TASK MATERIAL:
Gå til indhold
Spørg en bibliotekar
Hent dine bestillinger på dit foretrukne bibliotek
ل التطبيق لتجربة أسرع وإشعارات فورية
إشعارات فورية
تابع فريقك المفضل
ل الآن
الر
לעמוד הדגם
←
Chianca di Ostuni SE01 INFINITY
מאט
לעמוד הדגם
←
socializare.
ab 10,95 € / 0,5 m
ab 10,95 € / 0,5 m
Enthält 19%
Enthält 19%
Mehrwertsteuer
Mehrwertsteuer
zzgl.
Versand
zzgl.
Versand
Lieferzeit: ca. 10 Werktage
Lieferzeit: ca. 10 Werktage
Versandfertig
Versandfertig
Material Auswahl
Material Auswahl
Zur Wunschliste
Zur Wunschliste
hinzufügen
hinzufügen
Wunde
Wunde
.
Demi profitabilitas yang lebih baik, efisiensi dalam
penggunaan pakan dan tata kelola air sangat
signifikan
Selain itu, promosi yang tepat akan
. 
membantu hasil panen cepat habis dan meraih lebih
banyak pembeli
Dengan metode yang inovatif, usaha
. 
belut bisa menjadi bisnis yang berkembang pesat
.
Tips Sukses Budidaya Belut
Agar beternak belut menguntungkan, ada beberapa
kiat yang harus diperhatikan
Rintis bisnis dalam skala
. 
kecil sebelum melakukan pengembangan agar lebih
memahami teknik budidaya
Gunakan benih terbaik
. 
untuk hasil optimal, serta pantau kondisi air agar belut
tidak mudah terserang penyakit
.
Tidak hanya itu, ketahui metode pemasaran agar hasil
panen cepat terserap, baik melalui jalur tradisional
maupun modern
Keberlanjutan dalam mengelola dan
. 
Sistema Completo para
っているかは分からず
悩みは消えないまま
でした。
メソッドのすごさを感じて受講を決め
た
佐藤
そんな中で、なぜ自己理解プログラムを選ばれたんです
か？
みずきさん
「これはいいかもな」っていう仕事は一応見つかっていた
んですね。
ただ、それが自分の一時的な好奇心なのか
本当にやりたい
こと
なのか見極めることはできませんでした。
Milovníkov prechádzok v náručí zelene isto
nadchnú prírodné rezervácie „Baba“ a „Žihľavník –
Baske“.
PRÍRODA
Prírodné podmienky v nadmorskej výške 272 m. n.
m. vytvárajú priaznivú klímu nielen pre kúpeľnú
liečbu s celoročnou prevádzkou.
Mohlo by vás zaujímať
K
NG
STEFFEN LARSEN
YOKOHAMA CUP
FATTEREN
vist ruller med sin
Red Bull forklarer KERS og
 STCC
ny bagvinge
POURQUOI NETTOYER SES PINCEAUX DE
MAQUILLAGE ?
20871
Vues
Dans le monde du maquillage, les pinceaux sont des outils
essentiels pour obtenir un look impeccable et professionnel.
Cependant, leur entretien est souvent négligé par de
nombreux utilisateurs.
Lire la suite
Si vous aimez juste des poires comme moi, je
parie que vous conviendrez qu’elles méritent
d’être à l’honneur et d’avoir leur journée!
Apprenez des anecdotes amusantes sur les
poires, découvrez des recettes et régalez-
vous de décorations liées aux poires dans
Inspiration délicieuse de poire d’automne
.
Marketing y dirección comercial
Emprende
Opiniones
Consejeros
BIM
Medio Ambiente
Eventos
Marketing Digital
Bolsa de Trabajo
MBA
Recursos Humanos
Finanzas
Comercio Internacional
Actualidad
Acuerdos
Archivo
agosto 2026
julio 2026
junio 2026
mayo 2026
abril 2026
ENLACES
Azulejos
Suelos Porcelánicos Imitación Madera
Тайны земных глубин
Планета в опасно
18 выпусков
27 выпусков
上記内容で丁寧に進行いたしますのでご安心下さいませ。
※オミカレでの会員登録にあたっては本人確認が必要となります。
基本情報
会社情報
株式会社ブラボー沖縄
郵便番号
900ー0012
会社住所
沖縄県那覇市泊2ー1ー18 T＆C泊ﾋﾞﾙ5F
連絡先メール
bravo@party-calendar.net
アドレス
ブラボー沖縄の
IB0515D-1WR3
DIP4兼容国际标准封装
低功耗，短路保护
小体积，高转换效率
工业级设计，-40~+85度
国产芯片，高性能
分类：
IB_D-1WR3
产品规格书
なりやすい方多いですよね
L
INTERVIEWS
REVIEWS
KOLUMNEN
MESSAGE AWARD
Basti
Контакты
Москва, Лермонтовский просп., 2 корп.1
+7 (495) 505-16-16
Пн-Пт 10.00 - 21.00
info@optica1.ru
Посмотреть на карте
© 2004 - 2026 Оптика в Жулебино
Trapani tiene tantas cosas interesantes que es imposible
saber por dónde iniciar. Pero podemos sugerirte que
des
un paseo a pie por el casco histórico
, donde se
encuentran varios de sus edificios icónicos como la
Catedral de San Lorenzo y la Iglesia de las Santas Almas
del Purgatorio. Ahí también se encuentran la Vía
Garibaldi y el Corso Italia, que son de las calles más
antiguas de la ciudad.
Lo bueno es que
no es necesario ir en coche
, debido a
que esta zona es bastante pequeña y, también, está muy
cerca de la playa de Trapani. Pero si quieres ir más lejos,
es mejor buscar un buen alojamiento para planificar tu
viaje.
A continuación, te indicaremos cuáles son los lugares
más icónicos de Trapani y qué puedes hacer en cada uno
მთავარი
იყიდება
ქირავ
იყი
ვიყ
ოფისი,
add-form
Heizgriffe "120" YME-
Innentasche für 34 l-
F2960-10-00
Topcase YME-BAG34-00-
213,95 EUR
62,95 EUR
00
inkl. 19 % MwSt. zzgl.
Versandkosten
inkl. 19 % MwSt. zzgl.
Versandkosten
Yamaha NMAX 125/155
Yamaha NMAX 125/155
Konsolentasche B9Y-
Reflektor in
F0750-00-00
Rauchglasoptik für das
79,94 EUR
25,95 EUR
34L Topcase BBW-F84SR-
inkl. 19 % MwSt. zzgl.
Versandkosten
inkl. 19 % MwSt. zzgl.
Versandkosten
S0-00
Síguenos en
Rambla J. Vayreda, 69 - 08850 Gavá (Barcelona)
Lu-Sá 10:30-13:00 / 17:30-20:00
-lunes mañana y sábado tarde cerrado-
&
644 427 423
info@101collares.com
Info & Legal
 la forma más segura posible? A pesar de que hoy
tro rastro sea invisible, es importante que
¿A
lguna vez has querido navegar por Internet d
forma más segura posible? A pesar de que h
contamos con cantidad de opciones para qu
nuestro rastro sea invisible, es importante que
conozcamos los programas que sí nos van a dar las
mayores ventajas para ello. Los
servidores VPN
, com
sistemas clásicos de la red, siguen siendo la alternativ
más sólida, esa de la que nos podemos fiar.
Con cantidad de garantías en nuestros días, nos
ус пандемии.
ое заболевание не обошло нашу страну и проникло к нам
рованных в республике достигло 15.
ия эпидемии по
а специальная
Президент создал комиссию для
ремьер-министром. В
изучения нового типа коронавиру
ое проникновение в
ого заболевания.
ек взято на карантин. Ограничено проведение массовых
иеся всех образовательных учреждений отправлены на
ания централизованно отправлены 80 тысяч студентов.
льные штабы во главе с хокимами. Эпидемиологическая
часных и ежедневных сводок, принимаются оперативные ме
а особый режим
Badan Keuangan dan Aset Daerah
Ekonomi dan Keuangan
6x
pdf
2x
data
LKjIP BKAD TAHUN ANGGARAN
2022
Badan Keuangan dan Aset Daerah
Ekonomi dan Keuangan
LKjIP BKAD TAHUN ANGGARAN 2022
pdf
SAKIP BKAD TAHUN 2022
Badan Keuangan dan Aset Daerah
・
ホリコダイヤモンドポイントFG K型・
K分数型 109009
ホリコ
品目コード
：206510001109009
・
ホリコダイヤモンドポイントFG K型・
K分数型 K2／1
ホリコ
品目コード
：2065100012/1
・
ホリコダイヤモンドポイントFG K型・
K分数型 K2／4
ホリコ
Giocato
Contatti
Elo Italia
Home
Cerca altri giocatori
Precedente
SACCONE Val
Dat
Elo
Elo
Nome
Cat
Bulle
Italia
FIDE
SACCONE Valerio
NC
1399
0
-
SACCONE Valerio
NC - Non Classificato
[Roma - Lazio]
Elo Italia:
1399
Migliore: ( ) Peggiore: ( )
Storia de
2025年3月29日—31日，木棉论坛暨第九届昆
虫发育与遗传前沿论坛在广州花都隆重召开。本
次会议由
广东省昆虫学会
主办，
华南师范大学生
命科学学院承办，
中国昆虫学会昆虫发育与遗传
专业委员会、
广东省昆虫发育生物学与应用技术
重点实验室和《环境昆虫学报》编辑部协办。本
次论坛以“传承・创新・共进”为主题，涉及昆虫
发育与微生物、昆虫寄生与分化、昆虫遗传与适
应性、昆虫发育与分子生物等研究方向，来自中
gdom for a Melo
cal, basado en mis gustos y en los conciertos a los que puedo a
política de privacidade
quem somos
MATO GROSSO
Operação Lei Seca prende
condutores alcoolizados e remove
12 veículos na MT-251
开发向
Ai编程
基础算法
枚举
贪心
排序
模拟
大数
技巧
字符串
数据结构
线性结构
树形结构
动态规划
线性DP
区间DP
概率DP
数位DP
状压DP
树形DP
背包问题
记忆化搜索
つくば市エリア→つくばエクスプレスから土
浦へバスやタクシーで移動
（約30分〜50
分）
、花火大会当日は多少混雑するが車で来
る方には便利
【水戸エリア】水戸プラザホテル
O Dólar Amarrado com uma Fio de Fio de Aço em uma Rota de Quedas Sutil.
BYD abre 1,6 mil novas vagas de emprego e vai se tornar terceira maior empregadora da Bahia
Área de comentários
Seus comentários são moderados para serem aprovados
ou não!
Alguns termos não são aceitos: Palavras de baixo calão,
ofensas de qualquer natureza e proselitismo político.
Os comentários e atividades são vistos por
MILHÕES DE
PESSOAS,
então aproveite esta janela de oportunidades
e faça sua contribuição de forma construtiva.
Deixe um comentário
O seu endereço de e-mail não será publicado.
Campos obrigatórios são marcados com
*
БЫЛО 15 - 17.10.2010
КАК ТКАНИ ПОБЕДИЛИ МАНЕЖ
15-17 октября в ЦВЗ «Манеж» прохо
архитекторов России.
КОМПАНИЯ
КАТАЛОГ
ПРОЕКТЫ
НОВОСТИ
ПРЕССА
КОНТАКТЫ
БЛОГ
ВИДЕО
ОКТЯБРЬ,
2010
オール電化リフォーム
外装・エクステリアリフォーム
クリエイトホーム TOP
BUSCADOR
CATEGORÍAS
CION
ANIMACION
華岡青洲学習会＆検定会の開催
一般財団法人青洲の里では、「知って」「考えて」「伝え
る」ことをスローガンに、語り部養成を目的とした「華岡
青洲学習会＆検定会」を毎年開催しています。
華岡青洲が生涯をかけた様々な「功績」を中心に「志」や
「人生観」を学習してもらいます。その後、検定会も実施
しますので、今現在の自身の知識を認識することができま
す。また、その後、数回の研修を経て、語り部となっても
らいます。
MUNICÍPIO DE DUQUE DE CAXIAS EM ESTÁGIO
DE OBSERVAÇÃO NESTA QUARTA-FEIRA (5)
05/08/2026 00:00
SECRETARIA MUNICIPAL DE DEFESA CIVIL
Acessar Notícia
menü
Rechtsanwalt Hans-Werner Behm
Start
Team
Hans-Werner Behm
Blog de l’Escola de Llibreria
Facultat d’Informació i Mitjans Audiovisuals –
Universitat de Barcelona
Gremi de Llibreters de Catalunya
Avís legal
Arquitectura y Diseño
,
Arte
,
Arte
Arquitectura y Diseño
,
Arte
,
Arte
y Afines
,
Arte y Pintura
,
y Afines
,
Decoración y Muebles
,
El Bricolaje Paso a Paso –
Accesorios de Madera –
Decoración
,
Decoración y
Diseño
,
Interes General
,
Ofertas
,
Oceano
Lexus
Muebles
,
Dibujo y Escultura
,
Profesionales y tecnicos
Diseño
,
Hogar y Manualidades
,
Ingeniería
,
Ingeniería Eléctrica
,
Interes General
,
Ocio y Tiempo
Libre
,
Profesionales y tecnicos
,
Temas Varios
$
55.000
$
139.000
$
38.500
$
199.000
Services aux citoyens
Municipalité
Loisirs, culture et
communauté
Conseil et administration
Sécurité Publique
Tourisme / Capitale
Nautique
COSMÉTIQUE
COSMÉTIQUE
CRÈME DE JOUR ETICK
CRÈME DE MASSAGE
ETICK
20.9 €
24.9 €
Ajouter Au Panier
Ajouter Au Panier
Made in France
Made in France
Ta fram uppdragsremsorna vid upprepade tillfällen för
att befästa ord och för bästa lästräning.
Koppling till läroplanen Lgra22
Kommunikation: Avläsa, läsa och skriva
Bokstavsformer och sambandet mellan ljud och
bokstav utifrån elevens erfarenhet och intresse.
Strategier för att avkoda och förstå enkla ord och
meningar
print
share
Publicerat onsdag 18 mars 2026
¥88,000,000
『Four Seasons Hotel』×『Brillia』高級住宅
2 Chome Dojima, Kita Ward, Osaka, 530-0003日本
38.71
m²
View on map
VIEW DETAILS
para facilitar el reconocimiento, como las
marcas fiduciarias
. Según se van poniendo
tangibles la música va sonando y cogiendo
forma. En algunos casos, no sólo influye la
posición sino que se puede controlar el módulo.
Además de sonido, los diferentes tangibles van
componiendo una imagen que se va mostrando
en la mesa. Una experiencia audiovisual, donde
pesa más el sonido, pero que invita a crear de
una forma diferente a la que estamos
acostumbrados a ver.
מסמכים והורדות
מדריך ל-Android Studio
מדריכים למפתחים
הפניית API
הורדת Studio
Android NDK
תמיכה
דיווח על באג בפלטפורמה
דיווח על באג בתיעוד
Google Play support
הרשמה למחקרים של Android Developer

HOW TO COMPLETE THIS TASK: What is needed is every line from the data above that includes the string "Marketing", copied out.

YOUR SOLUTION:
Marketing y dirección comercial
Marketing Digital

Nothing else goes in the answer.